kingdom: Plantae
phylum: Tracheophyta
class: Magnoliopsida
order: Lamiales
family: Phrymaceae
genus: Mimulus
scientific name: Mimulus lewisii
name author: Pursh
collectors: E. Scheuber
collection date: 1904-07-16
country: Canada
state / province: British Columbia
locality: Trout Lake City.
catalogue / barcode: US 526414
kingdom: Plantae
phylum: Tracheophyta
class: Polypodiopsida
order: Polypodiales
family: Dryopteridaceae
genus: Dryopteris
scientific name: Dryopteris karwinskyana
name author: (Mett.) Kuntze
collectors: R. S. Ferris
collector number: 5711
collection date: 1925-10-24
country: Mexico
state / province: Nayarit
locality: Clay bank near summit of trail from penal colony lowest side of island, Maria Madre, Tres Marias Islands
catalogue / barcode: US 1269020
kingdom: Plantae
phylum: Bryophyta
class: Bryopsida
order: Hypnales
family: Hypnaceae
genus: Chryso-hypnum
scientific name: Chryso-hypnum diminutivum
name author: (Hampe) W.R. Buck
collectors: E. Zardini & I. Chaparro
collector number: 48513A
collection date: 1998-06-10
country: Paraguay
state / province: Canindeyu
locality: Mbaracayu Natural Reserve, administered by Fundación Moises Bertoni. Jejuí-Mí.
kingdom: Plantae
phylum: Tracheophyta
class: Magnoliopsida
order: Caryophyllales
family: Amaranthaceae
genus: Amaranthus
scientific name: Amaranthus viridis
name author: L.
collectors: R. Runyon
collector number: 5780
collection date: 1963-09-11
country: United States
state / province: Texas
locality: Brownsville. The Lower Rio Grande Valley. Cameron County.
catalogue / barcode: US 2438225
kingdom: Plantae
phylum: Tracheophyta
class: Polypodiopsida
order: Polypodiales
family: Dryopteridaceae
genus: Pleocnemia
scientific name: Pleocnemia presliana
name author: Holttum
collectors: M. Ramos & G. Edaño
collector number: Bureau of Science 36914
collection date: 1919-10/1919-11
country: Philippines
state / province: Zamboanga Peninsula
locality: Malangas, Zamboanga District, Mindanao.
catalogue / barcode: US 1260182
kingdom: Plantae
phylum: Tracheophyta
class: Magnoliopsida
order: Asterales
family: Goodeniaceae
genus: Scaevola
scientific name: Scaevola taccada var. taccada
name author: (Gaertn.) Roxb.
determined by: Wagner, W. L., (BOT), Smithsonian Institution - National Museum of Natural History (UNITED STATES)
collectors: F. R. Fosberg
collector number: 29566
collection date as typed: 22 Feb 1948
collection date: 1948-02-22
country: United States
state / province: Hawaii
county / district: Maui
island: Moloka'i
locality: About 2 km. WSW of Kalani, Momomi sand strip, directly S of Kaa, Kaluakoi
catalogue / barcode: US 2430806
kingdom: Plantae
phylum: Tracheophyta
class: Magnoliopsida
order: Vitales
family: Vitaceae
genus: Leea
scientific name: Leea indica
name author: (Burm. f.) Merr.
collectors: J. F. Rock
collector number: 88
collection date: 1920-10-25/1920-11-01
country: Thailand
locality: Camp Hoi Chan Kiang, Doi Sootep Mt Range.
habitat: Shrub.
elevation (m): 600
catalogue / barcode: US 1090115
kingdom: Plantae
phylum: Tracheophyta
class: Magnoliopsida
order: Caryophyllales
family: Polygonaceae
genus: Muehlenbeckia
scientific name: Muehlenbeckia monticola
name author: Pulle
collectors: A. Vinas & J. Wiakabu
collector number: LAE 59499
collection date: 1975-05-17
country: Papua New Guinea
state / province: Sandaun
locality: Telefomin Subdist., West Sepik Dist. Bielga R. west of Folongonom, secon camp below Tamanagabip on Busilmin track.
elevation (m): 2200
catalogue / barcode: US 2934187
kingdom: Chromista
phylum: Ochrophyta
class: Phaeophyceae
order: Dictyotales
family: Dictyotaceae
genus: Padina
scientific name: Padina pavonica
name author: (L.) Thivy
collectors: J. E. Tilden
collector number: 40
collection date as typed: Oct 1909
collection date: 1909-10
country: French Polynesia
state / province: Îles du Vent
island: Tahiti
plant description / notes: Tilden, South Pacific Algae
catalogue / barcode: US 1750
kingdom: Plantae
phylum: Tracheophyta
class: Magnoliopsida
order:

__________

**WHAT IS EXPECTED:**
Rewrite the whole listing above with every "locality" changed to "site". Keep everything else the same.

**EXERCISE RESPONSE:**
kingdom: Plantae
phylum: Tracheophyta
class: Magnoliopsida
order: Lamiales
family: Phrymaceae
genus: Mimulus
scientific name: Mimulus lewisii
name author: Pursh
collectors: E. Scheuber
collection date: 1904-07-16
country: Canada
state / province: British Columbia
site: Trout Lake City.
catalogue / barcode: US 526414
kingdom: Plantae
phylum: Tracheophyta
class: Polypodiopsida
order: Polypodiales
family: Dryopteridaceae
genus: Dryopteris
scientific name: Dryopteris karwinskyana
name author: (Mett.) Kuntze
collectors: R. S. Ferris
collector number: 5711
collection date: 1925-10-24
country: Mexico
state / province: Nayarit
site: Clay bank near summit of trail from penal colony lowest side of island, Maria Madre, Tres Marias Islands
catalogue / barcode: US 1269020
kingdom: Plantae
phylum: Bryophyta
class: Bryopsida
order: Hypnales
family: Hypnaceae
genus: Chryso-hypnum
scientific name: Chryso-hypnum diminutivum
name author: (Hampe) W.R. Buck
collectors: E. Zardini & I. Chaparro
collector number: 48513A
collection date: 1998-06-10
country: Paraguay
state / province: Canindeyu
site: Mbaracayu Natural Reserve, administered by Fundación Moises Bertoni. Jejuí-Mí.
kingdom: Plantae
phylum: Tracheophyta
class: Magnoliopsida
order: Caryophyllales
family: Amaranthaceae
genus: Amaranthus
scientific name: Amaranthus viridis
name author: L.
collectors: R. Runyon
collector number: 5780
collection date: 1963-09-11
country: United States
state / province: Texas
site: Brownsville. The Lower Rio Grande Valley. Cameron County.
catalogue / barcode: US 2438225
kingdom: Plantae
phylum: Tracheophyta
class: Polypodiopsida
order: Polypodiales
family: Dryopteridaceae
genus: Pleocnemia
scientific name: Pleocnemia presliana
name author: Holttum
collectors: M. Ramos & G. Edaño
collector number: Bureau of Science 36914
collection date: 1919-10/1919-11
country: Philippines
state / province: Zamboanga Peninsula
site: Malangas, Zamboanga District, Mindanao.
catalogue / barcode: US 1260182
kingdom: Plantae
phylum: Tracheophyta
class: Magnoliopsida
order: Asterales
family: Goodeniaceae
genus: Scaevola
scientific name: Scaevola taccada var. taccada
name author: (Gaertn.) Roxb.
determined by: Wagner, W. L., (BOT), Smithsonian Institution - National Museum of Natural History (UNITED STATES)
collectors: F. R. Fosberg
collector number: 29566
collection date as typed: 22 Feb 1948
collection date: 1948-02-22
country: United States
state / province: Hawaii
county / district: Maui
island: Moloka'i
site: About 2 km. WSW of Kalani, Momomi sand strip, directly S of Kaa, Kaluakoi
catalogue / barcode: US 2430806
kingdom: Plantae
phylum: Tracheophyta
class: Magnoliopsida
order: Vitales
family: Vitaceae
genus: Leea
scientific name: Leea indica
name author: (Burm. f.) Merr.
collectors: J. F. Rock
collector number: 88
collection date: 1920-10-25/1920-11-01
country: Thailand
site: Camp Hoi Chan Kiang, Doi Sootep Mt Range.
habitat: Shrub.
elevation (m): 600
catalogue / barcode: US 1090115
kingdom: Plantae
phylum: Tracheophyta
class: Magnoliopsida
order: Caryophyllales
family: Polygonaceae
genus: Muehlenbeckia
scientific name: Muehlenbeckia monticola
name author: Pulle
collectors: A. Vinas & J. Wiakabu
collector number: LAE 59499
collection date: 1975-05-17
country: Papua New Guinea
state / province: Sandaun
site: Telefomin Subdist., West Sepik Dist. Bielga R. west of Folongonom, secon camp below Tamanagabip on Busilmin track.
elevation (m): 2200
catalogue / barcode: US 2934187
kingdom: Chromista
phylum: Ochrophyta
class: Phaeophyceae
order: Dictyotales
family: Dictyotaceae
genus: Padina
scientific name: Padina pavonica
name author: (L.) Thivy
collectors: J. E. Tilden
collector number: 40
collection date as typed: Oct 1909
collection date: 1909-10
country: French Polynesia
state / province: Îles du Vent
island: Tahiti
plant description / notes: Tilden, South Pacific Algae
catalogue / barcode: US 1750
kingdom: Plantae
phylum: Tracheophyta
class: Magnoliopsida
order:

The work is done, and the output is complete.